Actuaste un poco precipitadamente.
Técnicamente, deberías haberles hecho firmar el contrato de servidumbre cuando los redimiste en la Oficina del Gobernador —dijo la señora Li.
—…Pensé que contratar personas no lo requería —dijo Daohua—.
No es como comprar gente.
—Pregunta a ese Qin Wu si necesitan firmar un contrato por adelantado cuando transportan mercancías.

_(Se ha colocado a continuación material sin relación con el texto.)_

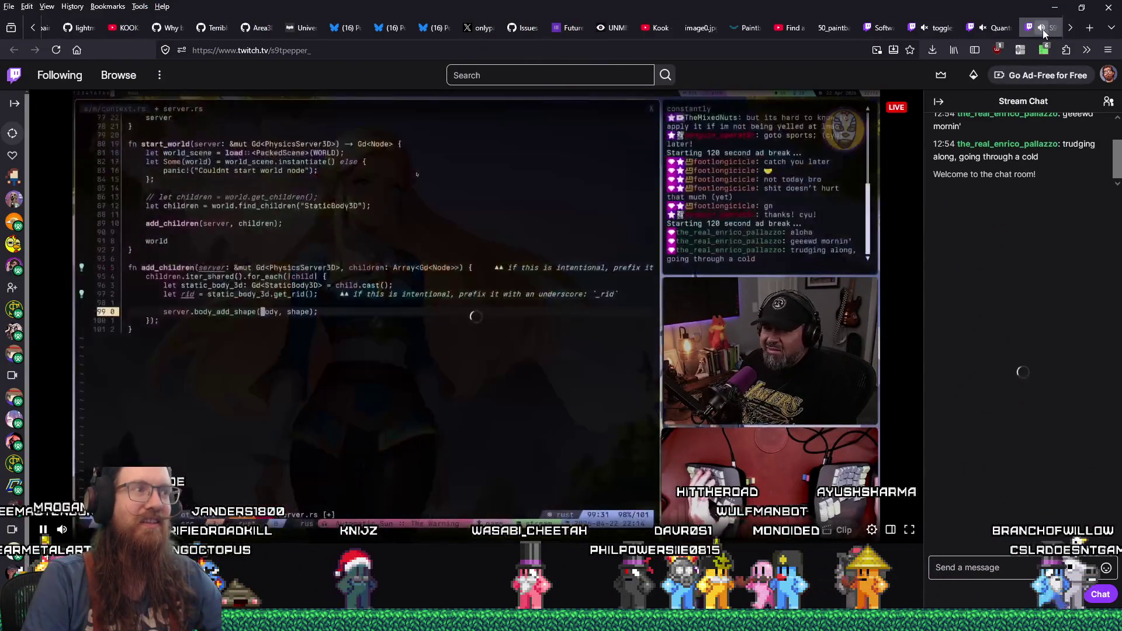
{"action": "left_click", "coordinate": [1070, 29]}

Incluso la entrega requiere un contrato, y mucho menos contratar a alguien para vigilar y proteger la finca —dijo la señora Li.
—Viendo a su hija bajar la cabeza, la señora Li sonrió y le tocó la cabeza —No te culpo.
No tienes experiencia en esto; ¿cómo podrías pensar en todo?
De hecho, el hecho de que pensaras en contratar protectores para la familia sorprende tanto a tu madre como a tu padre.
—Madre también sabe que los hermanos Qin te han ayudado a ti y a la Doña Mayor.
Hacerles firmar el contrato de servidumbre, debes sentirte un poco incómoda con eso.
—Pero piénsalo al revés.
¿No es trabajar para la Familia Yan también ofrecerles estabilidad?
Es mucho mejor que andar vagando fuera todo el año, ¿verdad?
—Además, no los he tratado injustamente; la plata mensual que doy es según el estándar más alto en la Ciudad de Xingzhou.
Si son frugales, incluso pueden ahorrar una buena cantidad de plata.
—Madre, sé que eres la más bondadosa —tomó Daohua el brazo de la señora Li.
—Tú, ¡ah!
—sonrió la señora Li y tocó la frente de Daohua.
—Oh madre, ¿cómo planeas organizar para el Tío Qin Wu y los demás?
—dijo Daohua.
—Tus Hermanos Segundo y Tercer son bastante habilidosos ellos mismos, además Tietou y Tieshou están practicando artes marciales con ellos.
A cada uno le asignaremos una persona; en cuanto a tu Hermano Mayor, necesitamos asignar dos hombres a él —pensó la señora Li—.
Los cuatro restantes se quedarán en casa para varias tareas.
Veo que Qin Wu tiene algunas habilidades, así que también puede entrenar a los jóvenes sirvientes en casa.
—Madre, yo también quiero alguien —inmediatamente dijo Daohua.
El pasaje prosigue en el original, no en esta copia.